The University of Arizona
 

History, Pharmacology, and Prevalence
Methamphetamine Overview:
Pharmacology

Neurobiology

MA affects the central nervous system (CNS) by releasing monoamine neurotransmitters such as dopamine, norepinephrine, and serotonin.  Administration of MA leads to many pharmacological effects due to its ability to use various molecular processes.[1]  MA increases levels of monoamines by forcing the monoamines out of their storage vesicles and expelling them into the synaptic gap by making the dopamine transporters work in reverse.[2]  Other mechanisms by which methamphetamine are known to increase monoamine levels are by:

  • Blocking the reuptake of monoamines by inhibiting the activity of monoamine transporters
  • Decreasing the expression of dopamine transporters at the cell surface
  • Increasing cytosolic levels of monoamines by inhibiting the activity of monoamine oxidase (MAO)
  • Increasing the activity and expression of the dopamine-synthesizing enzyme tyrosine hydroxylase (TH)

In addition to releasing potent amounts of monoamines, MA has a high lipid solubility that leads to a relatively fast transfer of the drug across the blood brain barrier.[1]
Click here to see an animation on how MA works in the brain.
(activate the animation by clicking on “without amphetamine” “reload” or “with amphetamine”)

Timing of Effects

Injecting or smoking MA results in an almost instantaneous euphoric sensation that lasts several minutes and is described by users as a “rush;” this is then followed by a “high” (a less intense euphoric effect) that can last for hours.  When users smoke methamphetamine, it is taken directly to the pulmonary vascular bed which has a large surface area and can absorb the drug quickly.[3,4]  Smoking, consequently, approximates injecting in terms of delivering the drug to the brain.

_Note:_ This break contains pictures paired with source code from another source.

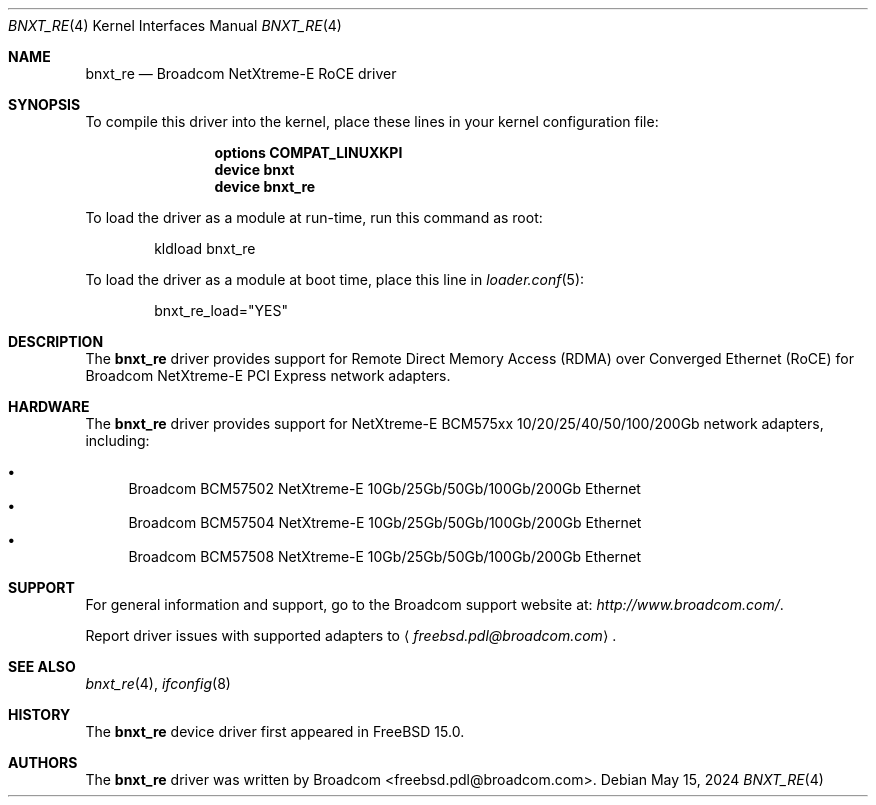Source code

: .\" Copyright (c) 2024 Broadcom, All rights reserved.
.\"
.\" Redistribution and use in source and binary forms, with or without
.\" modification, are permitted provided that the following conditions
.\" are met:
.\" 1. Redistributions of source code must retain the above copyright
.\"    notice, this list of conditions and the following disclaimer.
.\" 2. Redistributions in binary form must reproduce the above copyright
.\"    notice, this list of conditions and the following disclaimer in the
.\"    documentation and/or other materials provided with the distribution.
.\"
.\" THIS SOFTWARE IS PROVIDED BY AUTHOR AND CONTRIBUTORS `AS IS' AND
.\" ANY EXPRESS OR IMPLIED WARRANTIES, INCLUDING, BUT NOT LIMITED TO, THE
.\" IMPLIED WARRANTIES OF MERCHANTABILITY AND FITNESS FOR A PARTICULAR PURPOSE
.\" ARE DISCLAIMED.  IN NO EVENT SHALL AUTHOR OR CONTRIBUTORS BE LIABLE
.\" FOR ANY DIRECT, INDIRECT, INCIDENTAL, SPECIAL, EXEMPLARY, OR CONSEQUENTIAL
.\" DAMAGES (INCLUDING, BUT NOT LIMITED TO, PROCUREMENT OF SUBSTITUTE GOODS
.\" OR SERVICES; LOSS OF USE, DATA, OR PROFITS; OR BUSINESS INTERRUPTION)
.\" HOWEVER CAUSED AND ON ANY THEORY OF LIABILITY, WHETHER IN CONTRACT, STRICT
.\" LIABILITY, OR TORT (INCLUDING NEGLIGENCE OR OTHERWISE) ARISING IN ANY WAY
.\" OUT OF THE USE OF THIS SOFTWARE, EVEN IF ADVISED OF THE POSSIBILITY OF
.\" SUCH DAMAGE.
.\"
.Dd May 15, 2024
.Dt BNXT_RE 4
.Os
.Sh NAME
.Nm bnxt_re
.Nd "Broadcom NetXtreme-E RoCE driver"
.Sh SYNOPSIS
To compile this driver into the kernel,
place these lines in your kernel configuration file:
.Bd -ragged -offset indent
.Cd "options COMPAT_LINUXKPI"
.Cd "device bnxt"
.Cd "device bnxt_re"
.Ed
.Pp
To load the driver as a module at run-time,
run this command as root:
.Bd -literal -offset indent
kldload bnxt_re
.Ed
.Pp
To load the driver as a
module at boot time, place this line in
.Xr loader.conf 5 :
.Bd -literal -offset indent
bnxt_re_load="YES"
.Ed
.Sh DESCRIPTION
The
.Nm
driver provides support for Remote Direct Memory Access (RDMA) over
Converged Ethernet (RoCE) for Broadcom NetXtreme-E PCI Express network
adapters.
.Sh HARDWARE
The
.Nm
driver provides support for NetXtreme-E BCM575xx 10/20/25/40/50/100/200Gb
network adapters, including:
.Pp
.Bl -bullet -compact
.It
Broadcom BCM57502 NetXtreme-E 10Gb/25Gb/50Gb/100Gb/200Gb Ethernet
.It
Broadcom BCM57504 NetXtreme-E 10Gb/25Gb/50Gb/100Gb/200Gb Ethernet
.It
Broadcom BCM57508 NetXtreme-E 10Gb/25Gb/50Gb/100Gb/200Gb Ethernet
.El
.Sh SUPPORT
For general information and support,
go to the Broadcom support website at:
.Pa http://www.broadcom.com/ .
.Pp
Report driver issues with supported adapters to
.Aq Mt freebsd.pdl@broadcom.com .
.Sh SEE ALSO
.Xr bnxt_re 4 ,
.Xr ifconfig 8
.Sh HISTORY
The
.Nm
device driver first appeared in
.Fx 15.0 .
.Sh AUTHORS
.An -nosplit
The
.Nm
driver was written by
.An Broadcom <freebsd.pdl@broadcom.com> .
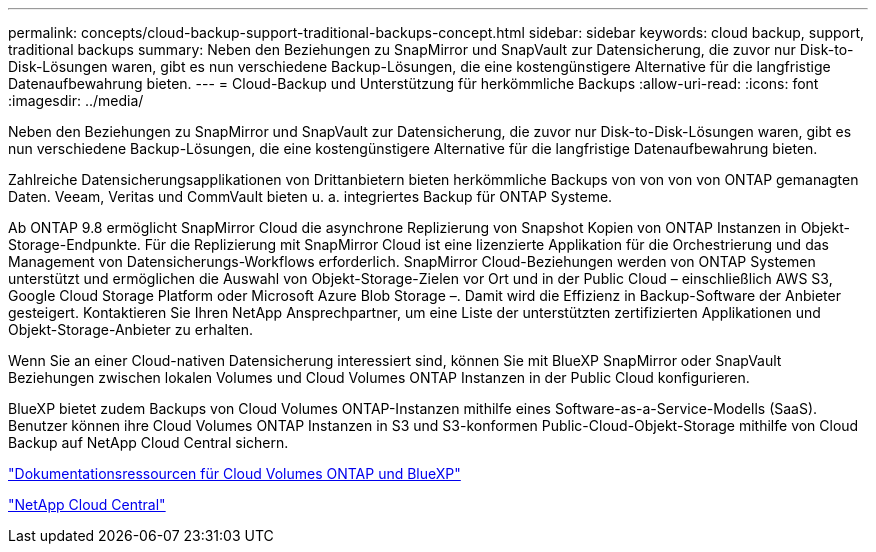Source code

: ---
permalink: concepts/cloud-backup-support-traditional-backups-concept.html 
sidebar: sidebar 
keywords: cloud backup, support, traditional backups 
summary: Neben den Beziehungen zu SnapMirror und SnapVault zur Datensicherung, die zuvor nur Disk-to-Disk-Lösungen waren, gibt es nun verschiedene Backup-Lösungen, die eine kostengünstigere Alternative für die langfristige Datenaufbewahrung bieten. 
---
= Cloud-Backup und Unterstützung für herkömmliche Backups
:allow-uri-read: 
:icons: font
:imagesdir: ../media/


[role="lead"]
Neben den Beziehungen zu SnapMirror und SnapVault zur Datensicherung, die zuvor nur Disk-to-Disk-Lösungen waren, gibt es nun verschiedene Backup-Lösungen, die eine kostengünstigere Alternative für die langfristige Datenaufbewahrung bieten.

Zahlreiche Datensicherungsapplikationen von Drittanbietern bieten herkömmliche Backups von von von von ONTAP gemanagten Daten. Veeam, Veritas und CommVault bieten u. a. integriertes Backup für ONTAP Systeme.

Ab ONTAP 9.8 ermöglicht SnapMirror Cloud die asynchrone Replizierung von Snapshot Kopien von ONTAP Instanzen in Objekt-Storage-Endpunkte. Für die Replizierung mit SnapMirror Cloud ist eine lizenzierte Applikation für die Orchestrierung und das Management von Datensicherungs-Workflows erforderlich. SnapMirror Cloud-Beziehungen werden von ONTAP Systemen unterstützt und ermöglichen die Auswahl von Objekt-Storage-Zielen vor Ort und in der Public Cloud – einschließlich AWS S3, Google Cloud Storage Platform oder Microsoft Azure Blob Storage –. Damit wird die Effizienz in Backup-Software der Anbieter gesteigert. Kontaktieren Sie Ihren NetApp Ansprechpartner, um eine Liste der unterstützten zertifizierten Applikationen und Objekt-Storage-Anbieter zu erhalten.

Wenn Sie an einer Cloud-nativen Datensicherung interessiert sind, können Sie mit BlueXP SnapMirror oder SnapVault Beziehungen zwischen lokalen Volumes und Cloud Volumes ONTAP Instanzen in der Public Cloud konfigurieren.

BlueXP bietet zudem Backups von Cloud Volumes ONTAP-Instanzen mithilfe eines Software-as-a-Service-Modells (SaaS). Benutzer können ihre Cloud Volumes ONTAP Instanzen in S3 und S3-konformen Public-Cloud-Objekt-Storage mithilfe von Cloud Backup auf NetApp Cloud Central sichern.

https://www.netapp.com/cloud-services/cloud-manager/documentation/["Dokumentationsressourcen für Cloud Volumes ONTAP und BlueXP"]

https://cloud.netapp.com["NetApp Cloud Central"]
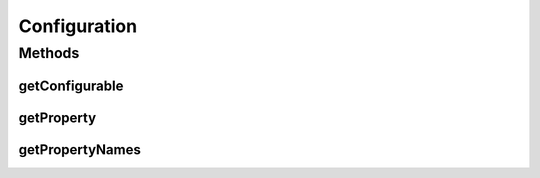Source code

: .. java:import:: java.util List

.. java:import:: ca.nengo.model StructuralException

Configuration
=============

.. java:package:: ca.nengo.config
   :noindex:

.. java:type:: public interface Configuration

   Contains all the variable parameters of a Configurable object.

   :author: Bryan Tripp

Methods
-------
getConfigurable
^^^^^^^^^^^^^^^

.. java:method:: public Object getConfigurable()
   :outertype: Configuration

   :return: The Object to which this Configuration belongs

getProperty
^^^^^^^^^^^

.. java:method:: public Property getProperty(String name) throws StructuralException
   :outertype: Configuration

   :param name: Name of a configuration property
   :throws StructuralException: if the named property does not exist
   :return: Parameter of the given name

getPropertyNames
^^^^^^^^^^^^^^^^

.. java:method:: public List<String> getPropertyNames()
   :outertype: Configuration

   :return: Names of configuration properties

Unlike injecting and smoking, snorting or oral consumption do not produce a rush.  They do, however, produce a high that lasts longer than the high associated with smoking and injecting, possibly because snorting and oral administration result in slower and thus lengthier, absorption.[5]

Metabolism

The liver is primarily responsible for the breakdown of MA.  The drug undergoes oxidation and glucuronidation in the liver creating amphetamine, norephedrine, and p-hydroxynorephedrine.  The oxidation of MA to amphetamine is partly done by cytochrome P-450 (CYP) isoenzyme 2D6.  The elimination half-life (t-1/2) of MA is dependent on the urine pH.  When urine pH is six to eight, the half-life is about 12 hours, staying constant and unaffected by the route of administration.[6]

 

References

  • (1) Barr AM, Panenka WJ, MacEwan GW, Thornton AE, Lang DJ, Honer WG, et al. The need for speed: an update on methamphetamine addiction. Journal of Psychiatry and Neuroscience 2006 Mar 6;31(5):301-13.
  • (2) Canadian Institutes of Health Research. How Drugs Affect Neurotransmitters. Web 2007. Available from: URL: http://thebrain.mcgill.ca/flash/i/i_03/i_03_m/i_03_m_par/i_03_m_par_cocaine.html#drogues
  • (3) Warner EA. Cocaine Abuse. Ann Intern Med 1993 Aug 1;119(3):226-35.
  • (4) Middleton PM. Cerebrovascular Effects of Cocaine. The Internet Journal of Emergency Medicine 2004;2(1).
  • (5) Meredith CW, Jaffe C, Ang-Lee K, Saxon AJ. Implications of Chronic Methamphetamine Use: A Literature Review. Harvard Review of Psychiatry 2005 May;13(3):141-54.
  • (6) Donaldson M, Goodchild JH. Oral health of the methamphetamine abuser. American Journal of Health-System Pharmacy 2006 Nov 1;63(21):2078-82.